リコージャパン株式会社は、東京都建設局が進める石神井川護岸整備事業に伴い計画されている河川管理用道路の設計業務で、「RICOH Virtual Workplace」を提供した。護岸上に計画された道路設計案をVR空間上に再現し、シミュレーションを実施した。関係者間の情報共有と合意形成を迅速に進めることを可能にし、業務効率化・生産性向上につなげる狙いがある。
「RICOH Virtual Workplace」は、複数の3Dデータを組み合わせてVR空間上に計画構造物を再現し、関係者がヘッドマウントディスプレイを通じて完成後の現地にいるような臨場感を体感できるソリューションだ。周辺環境も含めて可視化した空間で、計画・設計内容や施工上の課題を共有し、施工着手後の変更や手戻りの回避を通じて、設計検討業務の効率化を図る。
東京都案件でVR適用
提供先は、東京都建設局が進める石神井川護岸整備事業に伴う河川管理用道路の設計業務で、東京都は設計業務を株式会社ドーコンに委託して事業に着手していた。ドーコンは株式会社岩崎の紹介を契機にリコージャパンと連携し、東京都が抱える課題解決とDX推進に資する手段として「RICOH Virtual Workplace」を採用した。
石神井川は、流域内の人口が多く、資産価値が集積した都市河川とされる。市街地の災害対策に向けて護岸の整備工事が必要であり、事業関係者間で周辺環境への影響などの情報共有が課題となっていた。

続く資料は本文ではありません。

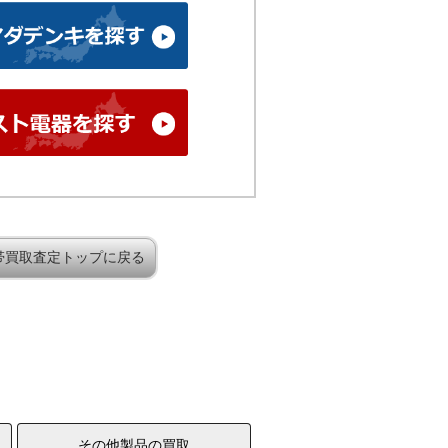
帯買取査定トップに戻る
その他製品の買取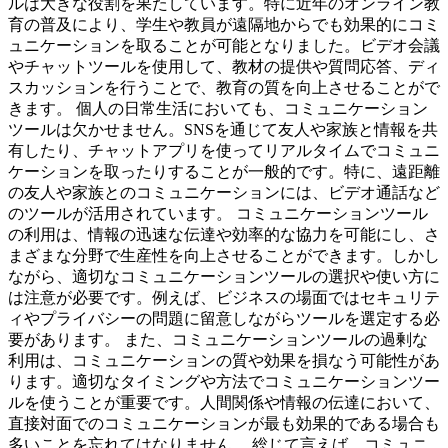
ルは大きな役割を果たしています。特に近年のオンライン教
育の普及により、学生や教員が遠隔地からでも効果的にコミ
ュニケーションを取ることが可能となりました。ビデオ会議
やチャットツールを使用して、教材の提供や質問応答、ディ
スカッションを行うことで、教育の質を向上させることがで
きます。 個人の日常生活においても、コミュニケーション
ツールは欠かせません。SNSを通じて友人や家族と情報を共
有したり、チャットアプリを使ってリアルタイムでコミュニ
ケーションを取ったりすることが一般的です。特に、遠距離
の友人や家族とのコミュニケーションには、ビデオ通話など
のツールが活用されています。 コミュニケーションツール
の利用は、情報の迅速な伝達や効率的な協力を可能にし、さ
まざまな分野で生産性を向上させることができます。しかし
ながら、適切なコミュニケーションツールの選択や使い方に
は注意が必要です。例えば、ビジネスの場面ではセキュリテ
ィやプライバシーの問題に留意しながらツールを選定する必
要があります。 また、コミュニケーションツールの過剰な
利用は、コミュニケーションの質や効果を損なう可能性があ
ります。適切なタイミングや方法でコミュニケーションツー
ルを使うことが重要です。人間関係や情報の伝達において、
直接対面でのコミュニケーションが最も効果的である場合も
多いことを忘れてはなりません。 総じて言えば、コミュニ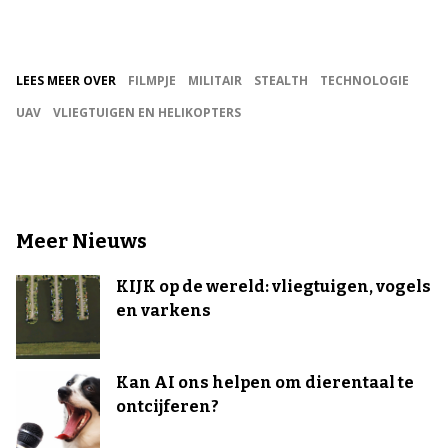
LEES MEER OVER
FILMPJE
MILITAIR
STEALTH
TECHNOLOGIE
UAV
VLIEGTUIGEN EN HELIKOPTERS
Meer Nieuws
KIJK op de wereld: vliegtuigen, vogels
en varkens
Kan AI ons helpen om dierentaal te
ontcijferen?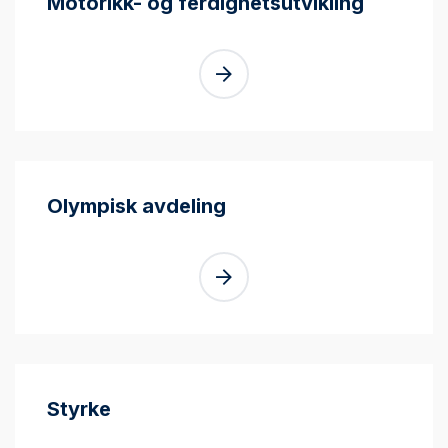
Motorikk- og ferdighetsutvikling
Olympisk avdeling
Styrke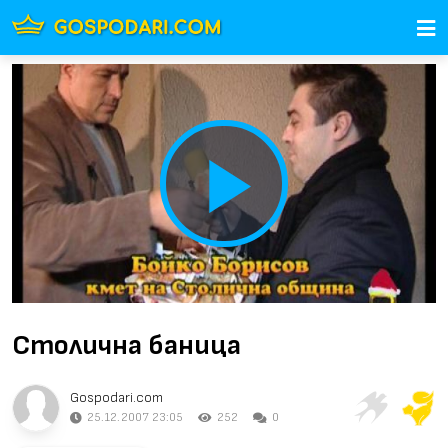
Play
Video
Столична баница
Gospodari.com
25.12.2007 23:05
252
0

従来の設計段階では、図面確認や現地調査を通じ、歩行者目線でのスロープの視認性や、車両・人の通行スペースの利便性、近隣する駐輪場など施設への安全性などを検証してきた。今回は発注者と受注者がVR空間内の現地を一緒に歩きながら検証できる形をとり、護岸と橋の接続部の高さの差異、沿道と住居入口との高さの差異などの細部の取り合いも、改善イメージをVR空間内に書き込みながら議論を重ねたという。
RICOH VWの運用枠
今回の活用は、護岸上に計画された道路設計案をVR空間に再現し、関係者がヘッドマウントディスプレイを通じて確認する運用を前提としている。検証は、発注者と受注者が同じVR空間内で現地を歩く形で進め、周辺環境を含めた可視化の中で、計画・設計内容や施工上の課題を共有する枠組みをとった。
連携体制は、東京都が設計業務を株式会社ドーコンに委託し、ドーコンが株式会社岩崎の紹介を契機にリコージャパンと連携して「RICOH Virtual Workplace」を採用する形だ。設計業務の場でVR空間上の再現とシミュレーションを用いる。
東京都は石神井川以外にも多数の河川の整備事業を進めており、地域の災害対策と環境保全の実現に向けてDXを推進し、生産性向上、現場の省力化、維持管理の高度化などの実現に取り組んでいる。建設業では多くの関係者が意思決定を行う場面が頻繁に発生し、関係者全員が資料を共有しながら建設プロセスや完成形のイメージを一致させる必要がある一方、合意形成に時間を要することが課題とされてきた。
取引実務では、発注者・受注者が同じVR空間内で検証を進める運用を前提とする。リコージャパンは、石神井川護岸整備事業の設計業務で「RICOH Virtual Workplace」を提供した。